Tirer le portrait d’un photographe, c’est un peu l’arroseur arrosé. À l’abri derrière leur objectif, ils ne sont pas souvent dans la lumière. Nous sommes allées à la rencontre de Yorick Chassigneux, Yckarts, dans son studio genevois et avons été, d’un coup, transportées sur un ponton du mythique Hôtel Le Majestic Barrière en plein festival de Cannes. Paillettes et projecteurs.
Autodidacte et sûr de lui, Yorick Chassigneux dit Yckarts est un photographe libre. Guidé par sa volonté de réussir, il apprend en faisant, en essayant constamment, sans s’enfermer dans un style, sans se faire étouffer par des théories. Il ne regarde rien, il n’écoute pas les rumeurs qui font les tendances, il capte les regards, la beauté d’un instant fugace fixé à jamais par son appareil.
“L’idée appartient à celui qui la médiatise. Si ça a déjà été fait, je m’en fout, ça ne l’est pas comme je l’ai fait moi.”
C’est l’histoire d’un opportuniste fan de films à la détermination sans faille qui un jour, une bière Dodo à la main, décide de changer de vie. De virer de bord, de s’éloigner d’une lignée de sportifs en héritage pour tirer des portraits. Et pas de n’importe qui. Percer les façades, capturer une vérité derrière les étoffes et les bijoux du monde mystérieux et fascinant du cinéma. Quitter La Réunion et un avenir tracé d’éducateur sportif, d’aventurier sur de dangereuses rivières, de champion de canoë kayak et atterrir à Genève. Faire fortune peut-être en vendant des photos. Quitter l’île pour la plage du Majestic Barrière de Cannes.
Portrait d’un photographe de l’extrême
De l’extrême ou de l’adaptation. Sans doute les réminiscence de sa première vie de kayakiste de haut niveau. Ce sont les éléments qui décident, c’est le modèle qui fait la photo. Yorick, sous son pseudonyme de Yckarts le photographe, n’est jamais dans la projection et l’anticipation. Il ne dépend que de son appareil et joue de son instinct. Il a démarré la photographie sur un pari et depuis se laisse porter par le courant. Et par une objectif clair, poursuivi d’une volonté de fer : réussir.

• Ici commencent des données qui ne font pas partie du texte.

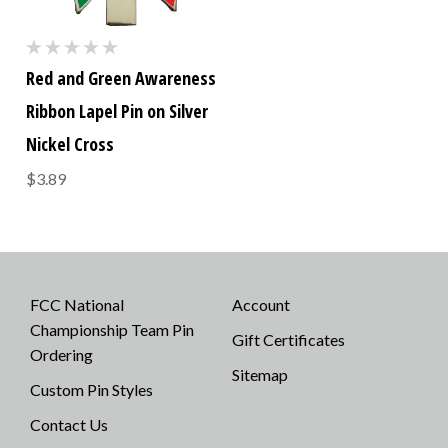
Red and Green Awareness
Ribbon Lapel Pin on Silver
Nickel Cross
$3.89
FCC National
Account
Championship Team Pin
Gift Certificates
Ordering
Sitemap
Custom Pin Styles
Contact Us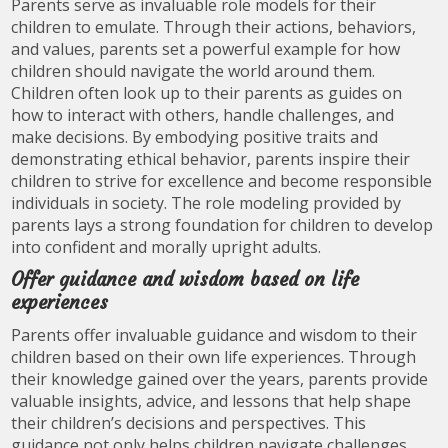
Parents serve as invaluable role models for their
children to emulate. Through their actions, behaviors,
and values, parents set a powerful example for how
children should navigate the world around them.
Children often look up to their parents as guides on
how to interact with others, handle challenges, and
make decisions. By embodying positive traits and
demonstrating ethical behavior, parents inspire their
children to strive for excellence and become responsible
individuals in society. The role modeling provided by
parents lays a strong foundation for children to develop
into confident and morally upright adults.
Offer guidance and wisdom based on life
experiences
Parents offer invaluable guidance and wisdom to their
children based on their own life experiences. Through
their knowledge gained over the years, parents provide
valuable insights, advice, and lessons that help shape
their children’s decisions and perspectives. This
guidance not only helps children navigate challenges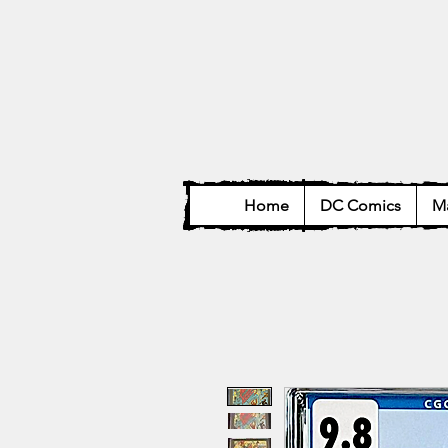
Home
DC Comics
Ma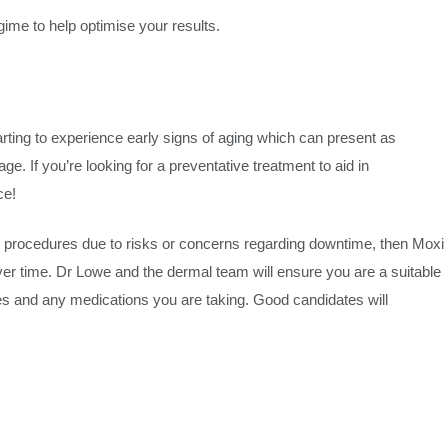
gime to help optimise your results.
starting to experience early signs of aging which can present as
e. If you’re looking for a preventative treatment to aid in
ce!
e procedures due to risks or concerns regarding downtime, then Moxi
over time. Dr Lowe and the dermal team will ensure you are a suitable
es and any medications you are taking. Good candidates will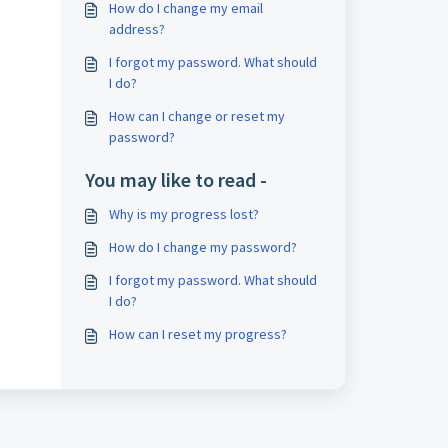
How do I change my email
address?
I forgot my password. What should
I do?
How can I change or reset my
password?
You may like to read -
Why is my progress lost?
How do I change my password?
I forgot my password. What should
I do?
How can I reset my progress?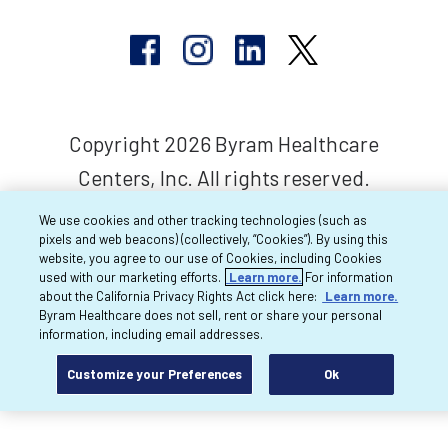
Copyright 2026 Byram Healthcare
Centers, Inc. All rights reserved.
We use cookies and other tracking technologies (such as
pixels and web beacons) (collectively, “Cookies”). By using this
website, you agree to our use of Cookies, including Cookies
used with our marketing efforts.
Learn more.
For information
about the California Privacy Rights Act click here:
Learn more.
Byram Healthcare does not sell, rent or share your personal
information, including email addresses.
Customize your Preferences
Ok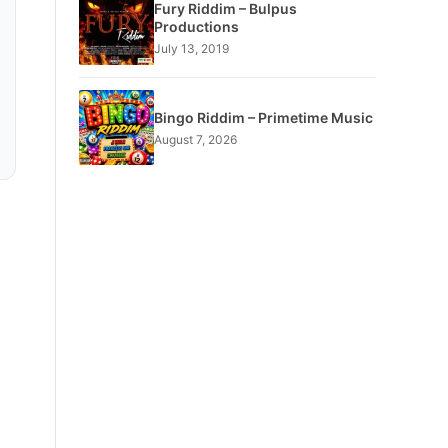
Fury Riddim – Bulpus
Productions
July 13, 2019
Bingo Riddim – Primetime Music
August 7, 2026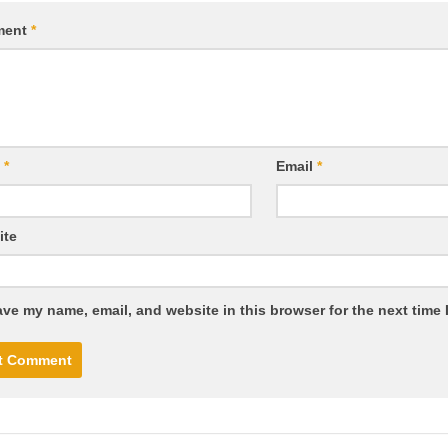
ment
*
e
*
Email
*
ite
ve my name, email, and website in this browser for the next time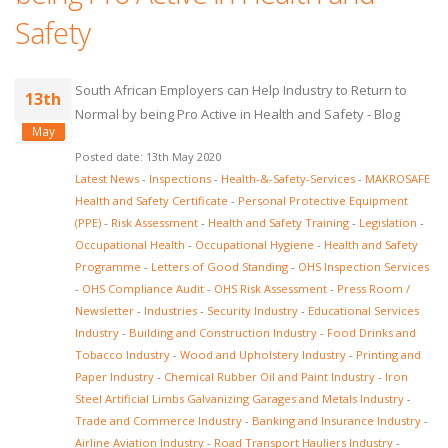
Safety
South African Employers can Help Industry to Return to
13th
Normal by being Pro Active in Health and Safety - Blog
May
Posted date: 13th May 2020
Latest News
-
Inspections
-
Health-&-Safety-Services
-
MAKROSAFE
Health and Safety Certificate
-
Personal Protective Equipment
(PPE)
-
Risk Assessment
-
Health and Safety Training
-
Legislation
-
Occupational Health
-
Occupational Hygiene
-
Health and Safety
Programme
-
Letters of Good Standing
-
OHS Inspection Services
-
OHS Compliance Audit
-
OHS Risk Assessment
-
Press Room /
Newsletter
-
Industries
-
Security Industry
-
Educational Services
Industry
-
Building and Construction Industry
-
Food Drinks and
Tobacco Industry
-
Wood and Upholstery Industry
-
Printing and
Paper Industry
-
Chemical Rubber Oil and Paint Industry
-
Iron
Steel Artificial Limbs Galvanizing Garages and Metals Industry
-
Trade and Commerce Industry
-
Banking and Insurance Industry
-
Airline Aviation Industry
-
Road Transport Hauliers Industry
-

La clé qui lui a ouvert les portes du Festival de Cannes, de ses interviews et de ses photoshoots dont lui seul est autorisé à les faire, c’est peut-être sa désinvolture. Une simplicité et une indifférence face à la notoriété qui lui a construit un regard singulier, une attitude particulière qui a l’avantage de mettre à l’aise, voire d’interpeler la plus célèbre des stars de cinéma.
Les défis comme moteur
Pourtant, Yorick n’est pas un “urbain”. Allergique au fake, il continue de naviguer quotidiennement et ressent le besoin constant de se ressourcer auprès des “vrais gens”. Ses amis, sa famille, des personnes sans artifices qui ne jouent pas ce jeu des apparences et du pouvoir de l’image. Comme une contradiction.
Lui qui voulait bien gagner sa vie sans trop travailler enchaîne pourtant les essais, les séries, les clichés, inlassablement, pour se forger un oeil, pour ne pas s’enfermer dans un style. Il a obtenu son “permis de photographier” grâce aux conseils avisés d’un ami photographe et au parrainage de Laurent Attias. Puis, il se forme lui-même. On ne peut appeler ça une passion, mais une obsession qui s’entraîne, à la manière d’un sportif de haut niveau (tiens, tiens…).
Alors, presque maniaque, Yorick / Yckarts choisi un thème, une technique et l’épuise. Comme cette série de quatre villes uniquement en réflection dans des flaques d’eau qui demande un travail de détective pour trouver le bon bâtiment avec le bon angle, la bonne heure pour avoir la bonne lumière. Un défi, un challenge en soi.
Le studio du photographe de la réalité
Les codes, la mode, les règles et les standards ? Ce ne sont que des barrières et des entraves à l’imagination. Les conditions idéales et confortables pour que tout le monde fasse les mêmes photos. Pas questions alors de se laisser brimer par ce genre de conventions, Yorick est un photographe qui vit de l’expérimentation. Une réelle liberté.
Les photos de studio, ce n’est pas fait pour lui. Or, Yoric n’en a pas moins un à disposition… Aménagé à sa sauce, équipé de projecteurs sans flash, de lampes LED à la colorimétrie infinie, le photographe tente de reproduire le mieux possible la lumière naturelle. Parce qu’il n’y a rien de mieux, à nouveau, que l’improvisation et la liberté que donne l’instant de vie qui se déroule devant son appareil, sans préparation ni mise en scène. L’art réside alors dans l’inconfort.